I haven’t mentioned this to many people until now, but I’m in the early stages of writing a book. I will be focusing on about two dozen false dichotomies that ill-define us. Much of my research involves cognitive linguistics and embodied cognition, but I will touch on many other areas too. Even though I’m just getting started, the process has been both exhilarating and exhausting. Two months ago, when I hit the go button on this project, I didn’t appreciate that this would turn out to be perhaps the most challenging project of my life—these ideas are spilling out of my computer and permeating many other parts of my life, including my practice of law, my art and conversations I’ve been imposing on close friends and random strangers. Throughout my life, I’ve often been told that I’m “different” in that I often crave conversation that challenges me. I've been told that I'm severely allergic to chit chat. I plead guilty to that, and it feels like this allergy is getting worse. It's difficult for me to stop thinking about this project these days.

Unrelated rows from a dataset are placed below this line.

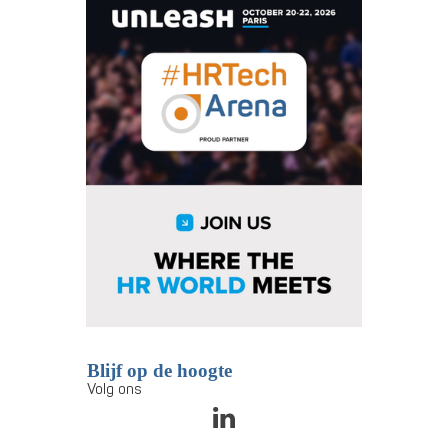
Blijf op de hoogte
Volg ons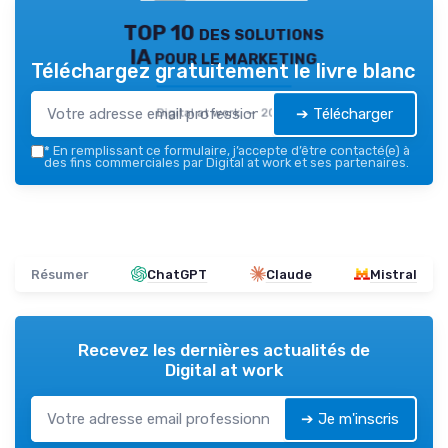
TOP 10 des solutions
IA pour le marketing
Téléchargez gratuitement le livre blanc
➔ Télécharger
Digital at work — 2026
*
En remplissant ce formulaire, j’accepte d’être contacté(e) à
des fins commerciales par Digital at work et ses partenaires.
Résumer
ChatGPT
Claude
Mistral
Recevez les dernières actualités de
Digital at work
➔ Je m'inscris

My outline is currently 100 pages and it will probably get a lot longer before I start trying to distill and wrestle it into a couple dozen digestible chapters. I’m been actively outlining my book for two months. Reviewing the literature has often been like drinking out of a fire hydrant, even though I’ve been given a big assist from the past. I’m repeatedly feeling grateful that the younger version me decided to A) audit dozens of credit hours of graduate level cognitive science classes at Washington University and B) write about many of these topics for twelve years at this website. I wouldn’t have had the audacity to undertake this project without both of these investments. I conclude this even though I can now see that many of my prior writings were naïve and wrong-headed.
I’m lucky to be in a position to dedicate substantial chunks of uninterrupted time to this. It sometimes even feels like a calling, which sounds so terribly self-important. To temper this self-confidence, a voice in my head often whispers that this endeavor is only for my own satisfaction and that I don’t have anything of substantial value to add to ongoing vigorous worldwide conversations by numerous brilliant writers who have made careers doing deep dives into the human condition. That might be correct. We’ll see, but I’m still going to give this a try.
Why does this project speak to me? Once you wrap your head around the past several decades of research of cognitive scientists, once you are no longer merely passively enjoying these concepts, something transformative happens. Once you start breathing these concepts, feeling them in your bones and muscles, almost everything changes, and it can sometimes be scary. I remember a conversation 20 years ago with a close friend. We were discussing a paper I wrote on the role of attention on moral decision-making. I will never forget that look she gave me.